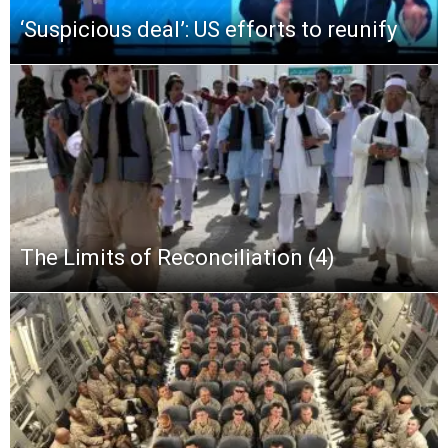
‘Suspicious deal’: US efforts to reunify
The Limits of Reconciliation (4)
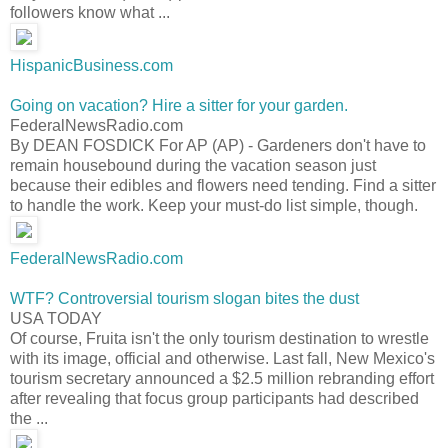
followers know what ...
HispanicBusiness.com
Going on vacation? Hire a sitter for your garden.
FederalNewsRadio.com
By DEAN FOSDICK For AP (AP) - Gardeners don't have to
remain housebound during the vacation season just
because their edibles and flowers need tending. Find a sitter
to handle the work. Keep your must-do list simple, though.
FederalNewsRadio.com
WTF? Controversial tourism slogan bites the dust
USA TODAY
Of course, Fruita isn't the only tourism destination to wrestle
with its image, official and otherwise. Last fall, New Mexico's
tourism secretary announced a $2.5 million rebranding effort
after revealing that focus group participants had described
the ...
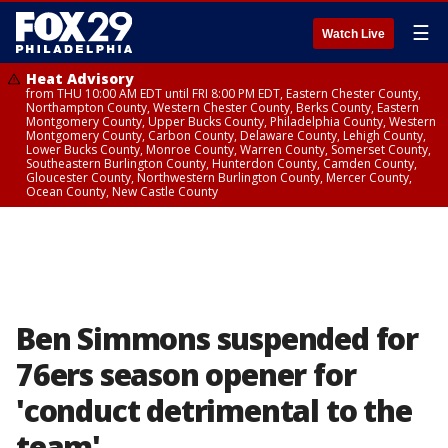
☰
Watch Live
Heat Advisory
from THU 10:00 AM EDT until FRI 8:00 PM EDT, Eastern Chester County,
Northampton County, Western Chester County, Berks County, Eastern
Montgomery County, Upper Bucks County, Philadelphia County, Western
Montgomery County, Carbon County, Delaware County, Lehigh County,
Lower Bucks County, Monroe County, Warren County, Somerset County,
Southeastern Burlington County, Hunterdon County, Camden County,
Gloucester County, Northwestern Burlington County, Mercer County,
Ocean County, New Castle County
Ben Simmons suspended for
76ers season opener for
'conduct detrimental to the
team'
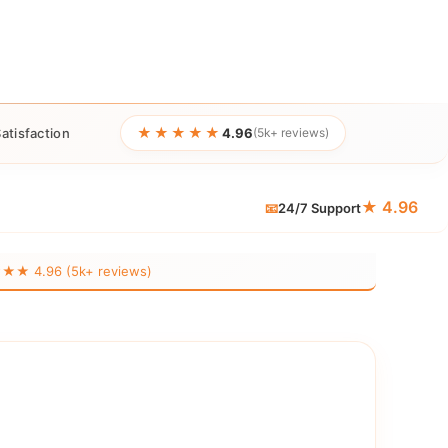
★★★★★
atisfaction
4.96
(5k+ reviews)
★ 4.96
📧
24/7 Support
 4.96 (5k+ reviews)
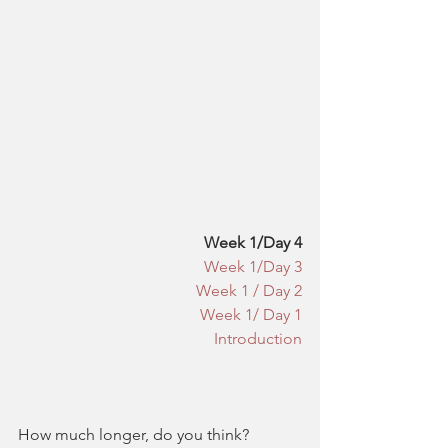
​​Week 1/Day 4
Week 1/Day 3
Week 1 / Day 2
Week 1/ Day 1
Introduction
How much longer, do you think?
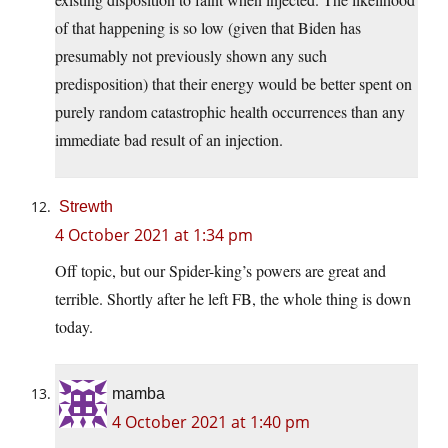
of that happening is so low (given that Biden has
presumably not previously shown any such
predisposition) that their energy would be better spent on
purely random catastrophic health occurrences than any
immediate bad result of an injection.
Strewth
4 October 2021 at 1:34 pm
Off topic, but our Spider-king’s powers are great and
terrible. Shortly after he left FB, the whole thing is down
today.
mamba
4 October 2021 at 1:40 pm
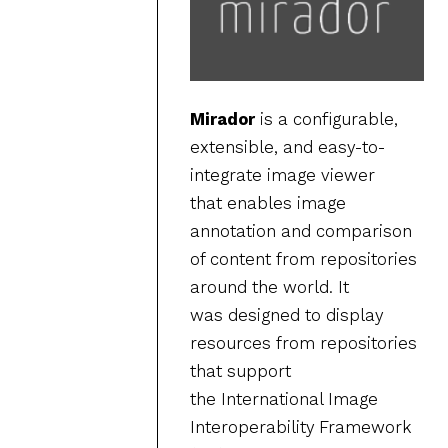
Mirador
is a configurable,
extensible, and easy-to-
integrate image viewer
that enables image
annotation and comparison
of content from repositories
around the world. It
was designed to display
resources from repositories
that support
the International Image
Interoperability Framework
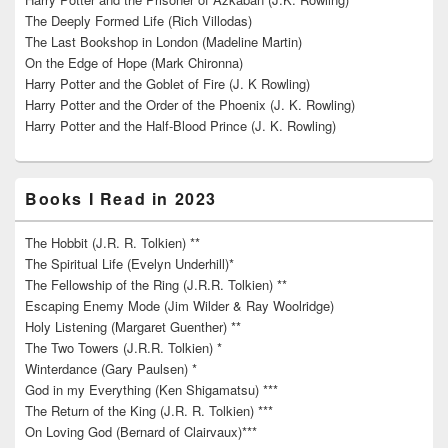
The Deeply Formed Life (Rich Villodas)
The Last Bookshop in London (Madeline Martin)
On the Edge of Hope (Mark Chironna)
Harry Potter and the Goblet of Fire (J. K Rowling)
Harry Potter and the Order of the Phoenix (J. K. Rowling)
Harry Potter and the Half-Blood Prince (J. K. Rowling)
Books I Read in 2023
The Hobbit (J.R. R. Tolkien) **
The Spiritual Life (Evelyn Underhill)*
The Fellowship of the Ring (J.R.R. Tolkien) **
Escaping Enemy Mode (Jim Wilder & Ray Woolridge)
Holy Listening (Margaret Guenther) **
The Two Towers (J.R.R. Tolkien) *
Winterdance (Gary Paulsen) *
God in my Everything (Ken Shigamatsu) ***
The Return of the King (J.R. R. Tolkien) ***
On Loving God (Bernard of Clairvaux)***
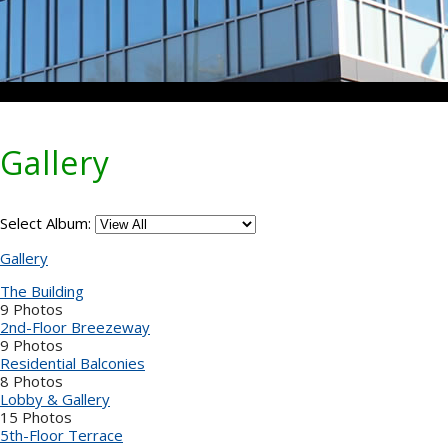
Gallery
Select Album:
Gallery
The Building
9 Photos
2nd-Floor Breezeway
9 Photos
Residential Balconies
8 Photos
Lobby & Gallery
15 Photos
5th-Floor Terrace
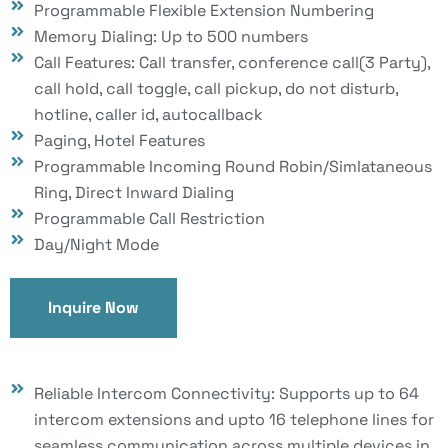
Programmable Flexible Extension Numbering
Memory Dialing: Up to 500 numbers
Call Features: Call transfer, conference call(3 Party),
call hold, call toggle, call pickup, do not disturb,
hotline, caller id, autocallback
Paging, Hotel Features
Programmable Incoming Round Robin/Simlataneous
Ring, Direct Inward Dialing
Programmable Call Restriction
Day/Night Mode
Inquire Now
Reliable Intercom Connectivity: Supports up to 64
intercom extensions and upto 16 telephone lines for
seamless communication across multiple devices in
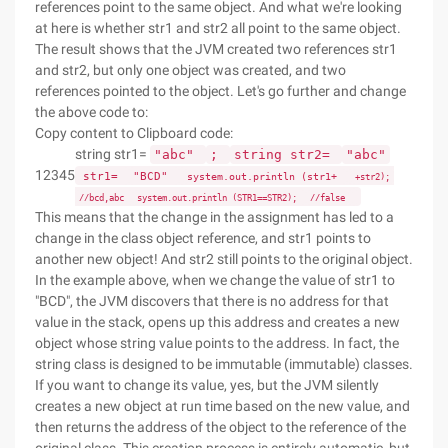
references point to the same object. And what we're looking
at here is whether str1 and str2 all point to the same object.
The result shows that the JVM created two references str1
and str2, but only one object was created, and two
references pointed to the object. Let's go further and change
the above code to:
Copy content to Clipboard code:
string str1=
"abc"
;
string str2=
"abc"
12345
str1=
"BCD"
system.out.println (str1+
+str2);
//bcd,abc
system.out.println (STR1==STR2);
//false
This means that the change in the assignment has led to a
change in the class object reference, and str1 points to
another new object! And str2 still points to the original object.
In the example above, when we change the value of str1 to
"BCD", the JVM discovers that there is no address for that
value in the stack, opens up this address and creates a new
object whose string value points to the address. In fact, the
string class is designed to be immutable (immutable) classes.
If you want to change its value, yes, but the JVM silently
creates a new object at run time based on the new value, and
then returns the address of the object to the reference of the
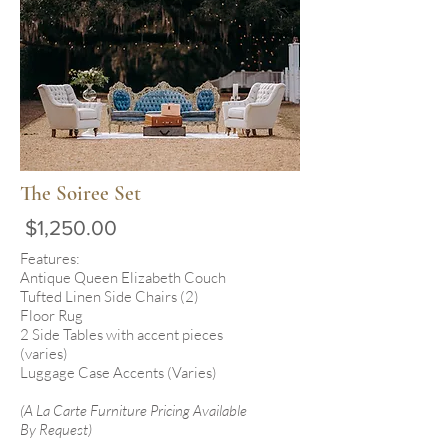
The Soiree Set
$1,250.00
Features:
Antique Queen Elizabeth Couch
Tufted Linen Side Chairs (2)
Floor Rug
2 Side Tables with accent pieces
(varies)
Luggage Case Accents (Varies)
(A La Carte Furniture Pricing Available
By Request)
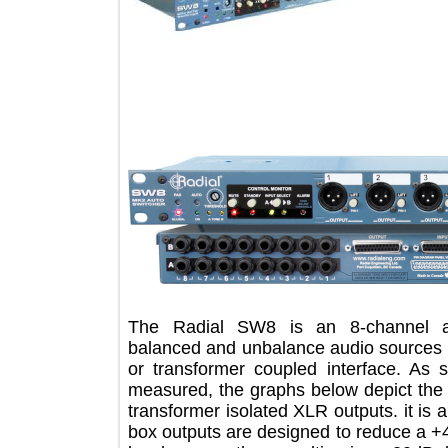
The Radial SW8 is an 8-channel
balanced and unbalance audio source
or transformer coupled interface. A
measured, the graphs below depict 
transformer isolated XLR outputs. it 
box outputs are designed to reduce 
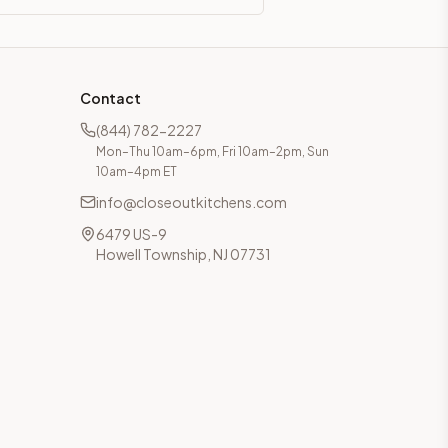
Contact
(844) 782-2227
Mon–Thu 10am–6pm, Fri 10am–2pm, Sun
10am–4pm ET
info@closeoutkitchens.com
6479 US-9
Howell Township, NJ 07731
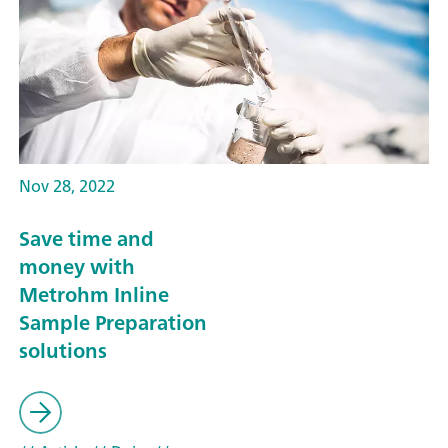
Nov 28, 2022
Save time and
money with
Metrohm Inline
Sample Preparation
solutions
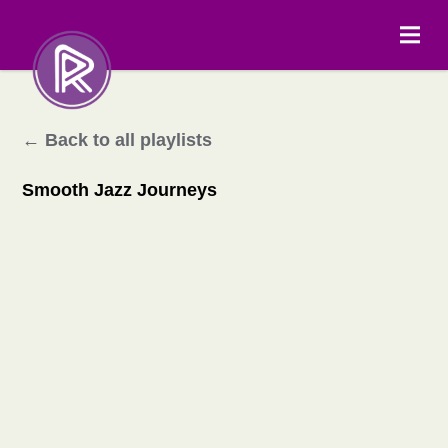
← Back to all playlists
Smooth Jazz Journeys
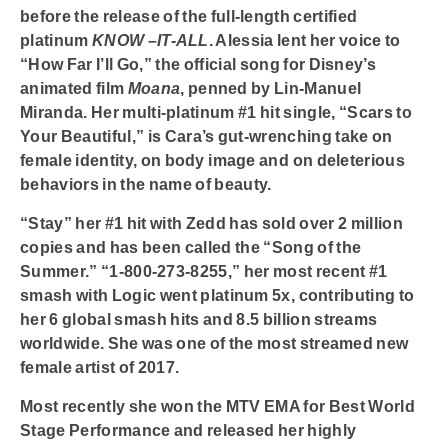
before the release of the full-length certified
platinum
KNOW –IT-ALL
. Alessia lent her voice to
“How Far I’ll Go,”
the official song for Disney’s
animated film
Moana
, penned by Lin-Manuel
Miranda. Her multi-platinum #1 hit single,
“Scars to
Your Beautiful,”
is Cara’s gut-wrenching take on
female identity, on body image and on deleterious
behaviors in the name of beauty.
“Stay”
her #1 hit with Zedd has sold over 2 million
copies and has been called the
“Song of the
Summer.”
“
1-800-273-8255,”
her most recent #1
smash with Logic went platinum 5x, contributing to
her 6 global smash hits and 8.5 billion streams
worldwide. She was one of the most streamed new
female artist of 2017.
Most recently she won the MTV EMA for Best World
Stage Performance and released her highly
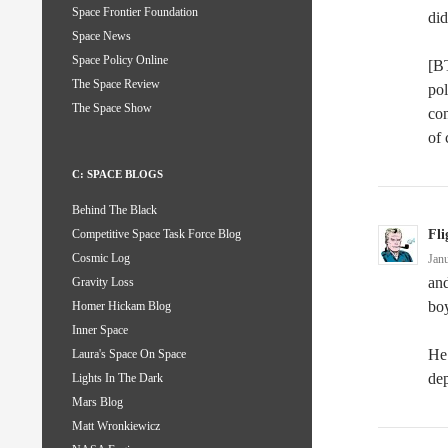
Space Frontier Foundation
did
Space News
Space Policy Online
[B
The Space Review
pol
The Space Show
con
of 
C: SPACE BLOGS
Behind The Black
Fli
Competitive Space Task Force Blog
Cosmic Log
Jan
and
Gravity Loss
boy
Homer Hickam Blog
Inner Space
He 
Laura's Space On Space
dep
Lights In The Dark
Mars Blog
Matt Wronkiewicz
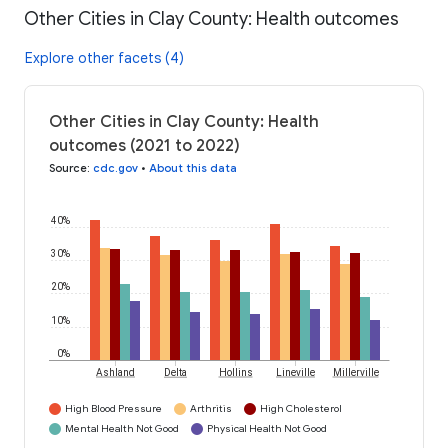
Other Cities in Clay County: Health outcomes
Explore other facets (4)
Other Cities in Clay County: Health
outcomes (2021 to 2022)
Source
:
cdc.gov
•
About this data
40%
30%
20%
10%
0%
Ashland
Delta
Hollins
Lineville
Millerville
High Blood Pressure
Arthritis
High Cholesterol
Mental Health Not Good
Physical Health Not Good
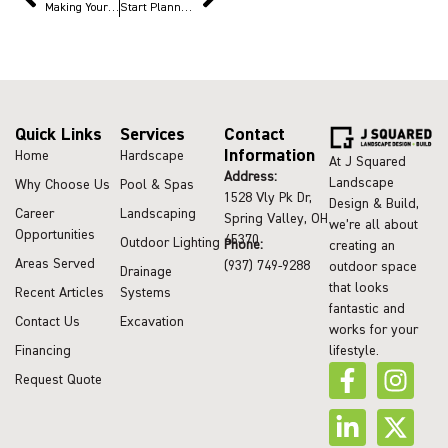
Making Your Outdoor Kitchen Thanksgiving-Ready
Start Planning Outdoor Projects Now to Enjoy Summer
Quick Links
Services
Contact
Information
Home
Hardscape
At J Squared
Address:
Landscape
Why Choose Us
Pool & Spas
1528 Vly Pk Dr,
Design & Build,
Career
Landscaping
Spring Valley, OH
we’re all about
Opportunities
45370
Outdoor Lighting
Phone:
creating an
Areas Served
(937) 749-9288
outdoor space
Drainage
that looks
Recent Articles
Systems
fantastic and
Contact Us
Excavation
works for your
lifestyle.
Financing
Request Quote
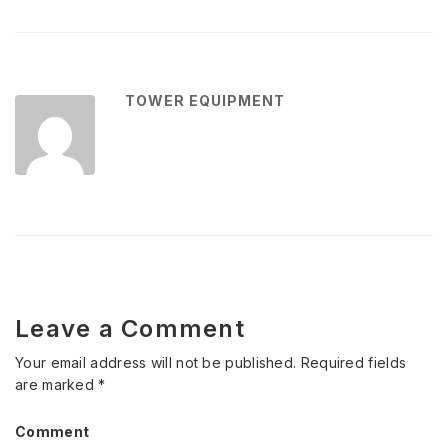
TOWER EQUIPMENT
Leave a Comment
Your email address will not be published.
Required fields
are marked
*
Comment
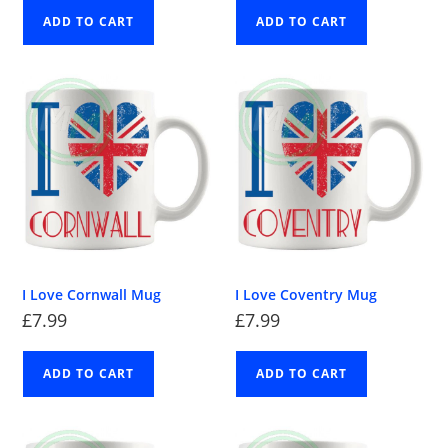
ADD TO CART
ADD TO CART
I Love Cornwall Mug
I Love Coventry Mug
£
7.99
£
7.99
ADD TO CART
ADD TO CART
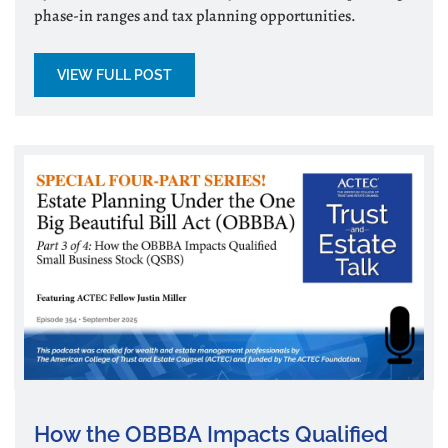
phase-in ranges and tax planning opportunities.
VIEW FULL POST
How the OBBBA Impacts Qualified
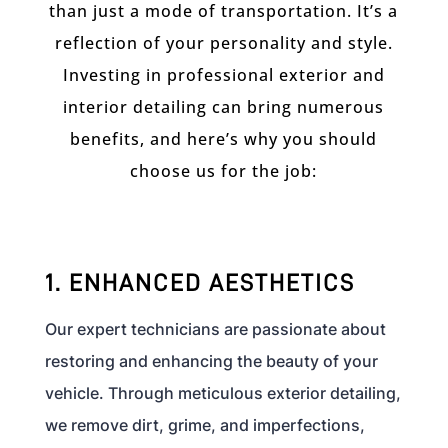
than just a mode of transportation. It’s a
reflection of your personality and style.
Investing in professional exterior and
interior detailing can bring numerous
benefits, and here’s why you should
choose us for the job:
1. ENHANCED AESTHETICS
Our expert technicians are passionate about
restoring and enhancing the beauty of your
vehicle. Through meticulous exterior detailing,
we remove dirt, grime, and imperfections,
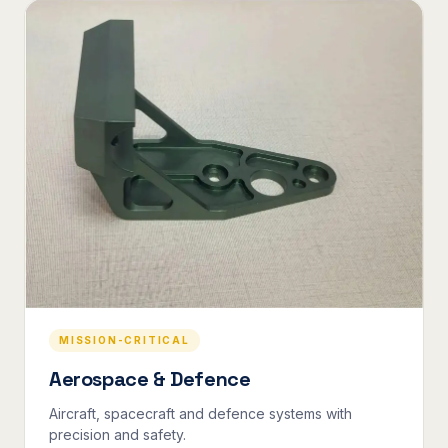
MISSION-CRITICAL
Aerospace & Defence
Aircraft, spacecraft and defence systems with
precision and safety.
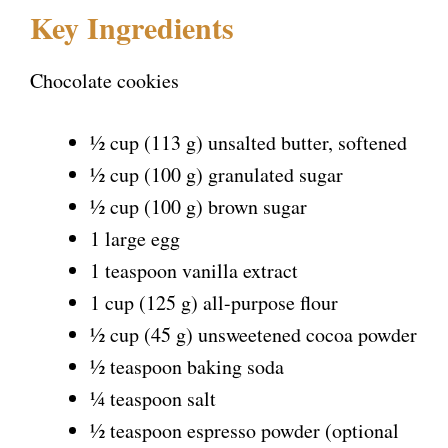
Key Ingredients
y
Chocolate cookies
V
½ cup (113 g) unsalted butter, softened
i
½ cup (100 g) granulated sugar
½ cup (100 g) brown sugar
d
1 large egg
1 teaspoon vanilla extract
e
1 cup (125 g) all-purpose flour
½ cup (45 g) unsweetened cocoa powder
o
½ teaspoon baking soda
¼ teaspoon salt
½ teaspoon espresso powder (optional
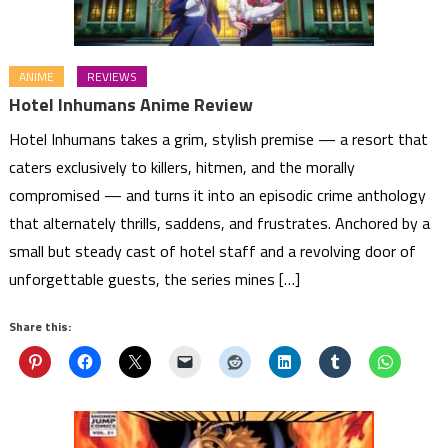
ANIME
REVIEWS
Hotel Inhumans Anime Review
Hotel Inhumans takes a grim, stylish premise — a resort that
caters exclusively to killers, hitmen, and the morally
compromised — and turns it into an episodic crime anthology
that alternately thrills, saddens, and frustrates. Anchored by a
small but steady cast of hotel staff and a revolving door of
unforgettable guests, the series mines […]
Share this:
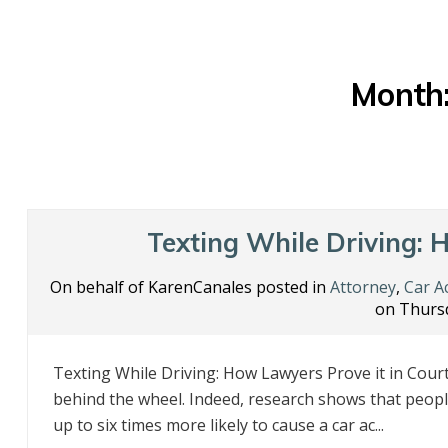
Month
Texting While Driving: 
On behalf of KarenCanales posted in
Attorney
,
Car A
on Thursd
Texting While Driving: How Lawyers Prove it in Cour
behind the wheel. Indeed, research shows that peop
up to six times more likely to cause a car ac...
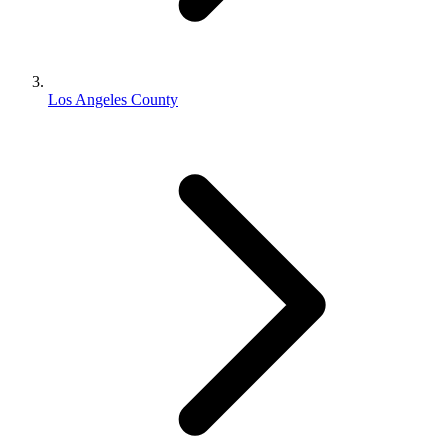
Los Angeles County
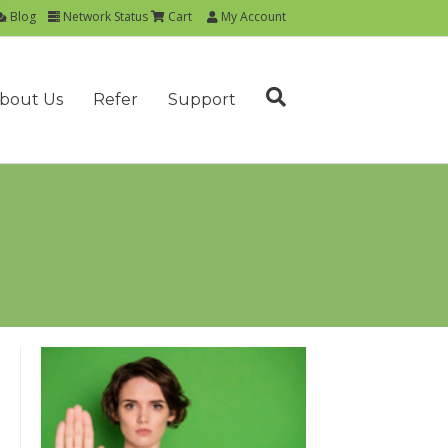
Blog
Network Status
Cart
My Account
bout Us
Refer
Support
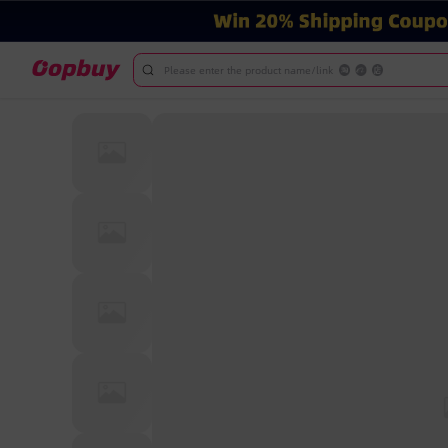
Please enter the product name/link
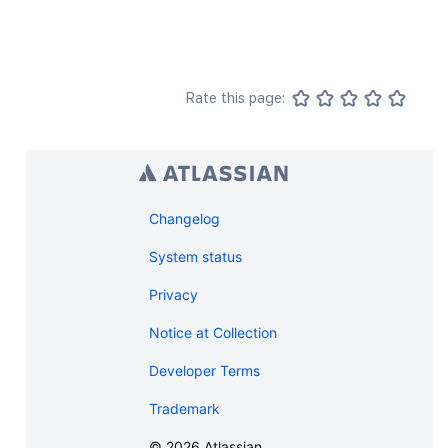
Rate this page:
Changelog
System status
Privacy
Notice at Collection
Developer Terms
Trademark
©
2026
Atlassian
════════════════
→ Description of the task
Above are the records; copy from them only the lines starting at the one containing "2nd-Floor Breezeway" and ending at the one containing "Call Features: Call", exactly and without pictures.

→ Answer to the exercise
2nd-Floor Breezeway
9 Photos
Residential Balconies
8 Photos
Lobby & Gallery
15 Photos
5th-Floor Terrace
Programmable Flexible Extension Numbering
Memory Dialing: Up to 500 numbers
Call Features: Call transfer, conference call(3 Party),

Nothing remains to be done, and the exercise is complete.